__ACTION ITEM__.
In your copy, include every entry exactly as written but no pictures.

(Source records)
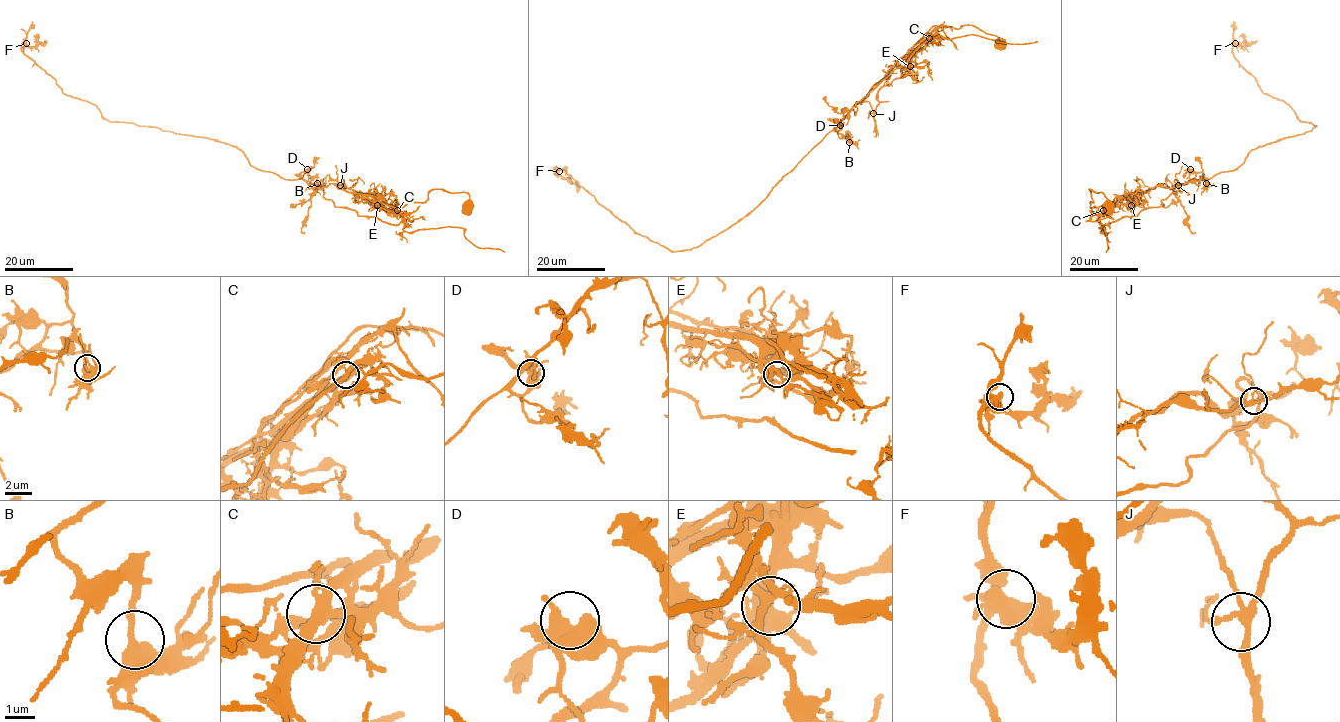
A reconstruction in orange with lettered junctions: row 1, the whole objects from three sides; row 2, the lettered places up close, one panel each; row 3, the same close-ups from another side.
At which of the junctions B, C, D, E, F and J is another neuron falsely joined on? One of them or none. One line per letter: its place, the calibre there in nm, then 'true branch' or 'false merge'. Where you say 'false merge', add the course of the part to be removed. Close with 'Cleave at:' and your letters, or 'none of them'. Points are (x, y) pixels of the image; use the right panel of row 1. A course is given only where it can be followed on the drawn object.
B: at (1206, 183); 440 nm thick; true branch
C: at (1103, 210); 400 nm thick; false merge; foreign part runs (1103, 210), (1099, 220), (1108, 225), (1159, 207), (1178, 189), (1175, 180), (1186, 225), (1196, 232)
D: at (1190, 169); 500 nm thick; true branch
E: at (1131, 205); 200 nm thick; true branch
F: at (1235, 43); 440 nm thick; true branch
J: at (1178, 185); 200 nm thick; true branch
Cleave at: C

__SOLVED PROBLEM__.
A reconstruction in orange with lettered junctions: row 1, the whole objects from three sides; row 2, the lettered places up close, one panel each; row 3, the same close-ups from another side.
At which of the junctions B, C, D, E, F and J is another neuron falsely joined on? One of them or none. One line per letter: its place, the calibre there in nm, then 'true branch' or 'false merge'. Where you say 'false merge', add the course of the part to be removed. Close with 'Cleave at:' and your letters, or 'none of them'. Points are (x, y) pixels of the image; use the right panel of row 1. A course is given only where it can be followed on the drawn object.
B: at (1206, 183); 440 nm thick; true branch
C: at (1103, 210); 400 nm thick; false merge; foreign part runs (1103, 210), (1099, 220), (1108, 225), (1159, 207), (1178, 189), (1175, 180), (1186, 225), (1196, 232)
D: at (1190, 169); 500 nm thick; true branch
E: at (1131, 205); 200 nm thick; true branch
F: at (1235, 43); 440 nm thick; true branch
J: at (1178, 185); 200 nm thick; true branch
Cleave at: C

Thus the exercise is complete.